En un macabro anticipo de la festividad de Todos los Santos, la pasada semana la policía procedió al levantamiento de treinta y nueve cadáveres, hallados en el interior de un camión frigorífico, unos treinta kilómetros al este de Londres, en pleno condado de Essex. Procedentes, al parecer, en su mayoría de Vietnam, los desdichados pasajeros intentaban entrar de forma clandestina en un país precisamente empeñado en reforzar sus fronteras ante cualquier mercancía llegada del continente.
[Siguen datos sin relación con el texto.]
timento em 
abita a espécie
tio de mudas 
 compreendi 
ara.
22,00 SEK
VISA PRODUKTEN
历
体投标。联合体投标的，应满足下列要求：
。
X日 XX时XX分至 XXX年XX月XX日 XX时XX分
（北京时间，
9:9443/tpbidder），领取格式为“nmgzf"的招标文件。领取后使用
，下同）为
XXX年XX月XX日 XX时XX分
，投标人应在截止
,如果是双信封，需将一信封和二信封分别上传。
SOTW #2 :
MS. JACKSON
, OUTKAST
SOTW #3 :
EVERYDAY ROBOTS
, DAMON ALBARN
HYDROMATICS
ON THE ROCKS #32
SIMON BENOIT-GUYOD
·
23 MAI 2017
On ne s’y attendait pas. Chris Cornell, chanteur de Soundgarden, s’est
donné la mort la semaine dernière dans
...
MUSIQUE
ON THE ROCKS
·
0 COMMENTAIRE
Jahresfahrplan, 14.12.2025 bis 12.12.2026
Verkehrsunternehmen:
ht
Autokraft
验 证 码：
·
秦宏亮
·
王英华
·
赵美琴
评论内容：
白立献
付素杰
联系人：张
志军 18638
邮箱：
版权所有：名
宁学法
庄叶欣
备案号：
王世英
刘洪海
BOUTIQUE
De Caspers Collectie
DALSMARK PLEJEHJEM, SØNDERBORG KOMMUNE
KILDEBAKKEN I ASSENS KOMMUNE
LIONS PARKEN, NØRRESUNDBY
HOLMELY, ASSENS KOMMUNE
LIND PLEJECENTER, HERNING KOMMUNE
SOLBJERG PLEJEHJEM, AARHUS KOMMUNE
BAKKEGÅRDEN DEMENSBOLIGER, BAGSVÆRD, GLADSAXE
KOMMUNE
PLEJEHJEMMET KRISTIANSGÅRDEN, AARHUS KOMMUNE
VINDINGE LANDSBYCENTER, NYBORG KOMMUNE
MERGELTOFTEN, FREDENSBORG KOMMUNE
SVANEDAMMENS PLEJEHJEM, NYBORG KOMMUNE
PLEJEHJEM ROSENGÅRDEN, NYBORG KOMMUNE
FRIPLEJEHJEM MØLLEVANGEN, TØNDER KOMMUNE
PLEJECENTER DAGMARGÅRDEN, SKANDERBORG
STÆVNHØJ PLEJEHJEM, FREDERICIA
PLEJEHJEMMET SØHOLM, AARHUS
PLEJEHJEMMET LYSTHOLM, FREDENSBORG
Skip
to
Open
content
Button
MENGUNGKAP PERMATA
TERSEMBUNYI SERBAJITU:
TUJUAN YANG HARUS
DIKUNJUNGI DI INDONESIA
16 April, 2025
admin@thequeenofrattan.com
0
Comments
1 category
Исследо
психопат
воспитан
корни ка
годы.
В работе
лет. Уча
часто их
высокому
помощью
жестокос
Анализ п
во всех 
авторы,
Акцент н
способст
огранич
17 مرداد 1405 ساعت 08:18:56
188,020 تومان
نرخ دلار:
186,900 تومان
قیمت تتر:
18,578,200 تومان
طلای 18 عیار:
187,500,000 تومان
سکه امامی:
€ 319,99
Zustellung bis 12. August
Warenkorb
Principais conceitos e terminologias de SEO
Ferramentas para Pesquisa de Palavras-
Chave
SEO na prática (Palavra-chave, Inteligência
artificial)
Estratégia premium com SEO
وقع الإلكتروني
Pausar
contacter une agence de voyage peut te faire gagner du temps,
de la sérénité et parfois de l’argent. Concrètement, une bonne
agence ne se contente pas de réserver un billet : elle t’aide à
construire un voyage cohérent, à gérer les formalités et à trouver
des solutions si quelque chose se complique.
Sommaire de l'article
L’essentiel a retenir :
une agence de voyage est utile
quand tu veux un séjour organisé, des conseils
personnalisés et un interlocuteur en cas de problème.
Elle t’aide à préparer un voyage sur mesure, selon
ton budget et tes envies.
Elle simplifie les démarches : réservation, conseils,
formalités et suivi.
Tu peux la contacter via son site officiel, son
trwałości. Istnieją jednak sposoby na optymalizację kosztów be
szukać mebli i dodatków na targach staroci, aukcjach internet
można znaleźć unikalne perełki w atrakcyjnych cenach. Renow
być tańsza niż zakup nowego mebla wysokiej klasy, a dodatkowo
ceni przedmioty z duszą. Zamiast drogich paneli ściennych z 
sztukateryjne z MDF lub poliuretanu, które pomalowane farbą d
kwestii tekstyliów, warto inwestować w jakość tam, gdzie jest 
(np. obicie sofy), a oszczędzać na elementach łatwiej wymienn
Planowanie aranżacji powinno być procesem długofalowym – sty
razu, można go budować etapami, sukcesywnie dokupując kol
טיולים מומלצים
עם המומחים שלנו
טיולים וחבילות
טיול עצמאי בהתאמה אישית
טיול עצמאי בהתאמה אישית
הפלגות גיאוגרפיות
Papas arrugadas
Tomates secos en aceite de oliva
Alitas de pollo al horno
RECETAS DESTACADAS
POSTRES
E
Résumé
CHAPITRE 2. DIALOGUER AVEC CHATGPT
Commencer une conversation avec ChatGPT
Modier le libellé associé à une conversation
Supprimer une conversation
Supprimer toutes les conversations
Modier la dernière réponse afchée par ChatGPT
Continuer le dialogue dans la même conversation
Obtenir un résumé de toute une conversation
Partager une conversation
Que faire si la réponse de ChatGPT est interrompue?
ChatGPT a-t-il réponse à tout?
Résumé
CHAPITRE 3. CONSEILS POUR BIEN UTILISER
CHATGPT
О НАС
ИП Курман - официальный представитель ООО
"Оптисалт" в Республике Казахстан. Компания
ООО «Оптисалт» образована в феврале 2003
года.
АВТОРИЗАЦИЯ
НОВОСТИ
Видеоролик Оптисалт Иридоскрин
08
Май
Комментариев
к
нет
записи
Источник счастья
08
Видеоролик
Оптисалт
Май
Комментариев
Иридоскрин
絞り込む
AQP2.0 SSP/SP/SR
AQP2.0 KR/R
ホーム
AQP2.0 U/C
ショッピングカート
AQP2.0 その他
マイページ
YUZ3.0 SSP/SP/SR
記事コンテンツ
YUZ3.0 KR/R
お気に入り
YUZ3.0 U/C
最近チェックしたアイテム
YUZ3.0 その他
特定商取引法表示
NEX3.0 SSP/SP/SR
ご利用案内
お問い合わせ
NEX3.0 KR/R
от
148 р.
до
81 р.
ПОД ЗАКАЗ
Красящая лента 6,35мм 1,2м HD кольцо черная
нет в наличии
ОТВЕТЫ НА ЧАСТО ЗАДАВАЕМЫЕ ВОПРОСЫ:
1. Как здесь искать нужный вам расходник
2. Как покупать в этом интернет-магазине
Inglaterra, como el resto de este abominable planeta errante en el vacío, se debate entre volver al recelo atávico a todo lo que provenga del exterior (temor muy arraigado en el isleño de cualquier latitud: aferrado con fe supersticiosa a la contemplación ensimismada de su propio ombligo) o transigir en una ponderada cesión de soberanía en pro de la coexistencia pacífica, cada vez más en riesgo por la despiadada guerra comercial que disputan los dos grandes mastodontes macro-económicos que comparten el estadio superior del capitalismo: el modelo anglosajón y el asiático.
El espeluznante descubrimiento de los treinta y nueve cuerpos de estas víctimas de la contienda financiera que habrá de extinguir hasta el último vestigio de la especie humana sobre la superficie de la tierra trajo a la memoria de la espantada opinión pública británica (que es muy suya para estas cuestiones mortuorias) el eco infame de los cincuenta y ocho hombres y mujeres de nacionalidad china, encontrados sin vida en un contenedor (aquí, un atáud de acero corten, de seis metros de largo), en el puerto de Dover, hace ahora dos décadas.
En mi caso, la noticia atroz de lo ocurrido en Essex me trasladó directa e inexorablemente al final del primer capítulo de la segunda temporada de The Wire (la más perfecta, sobrecogedora y recomendable ficción televisiva que haya visto jamás), cuando una modesta guardamuelles encuentra, abandonado en un rincón oculto de la Seagirt Marine Terminal, de Baltimore, un contáiner que alberga los cadáveres de quince jóvenes prostitutas, de Europa del Este. Y es que, con excesiva frecuencia, la línea que separa una horrenda realidad de su pesadilla es tan leve, tan insignificante, como la que dista del sueño a la vigilia.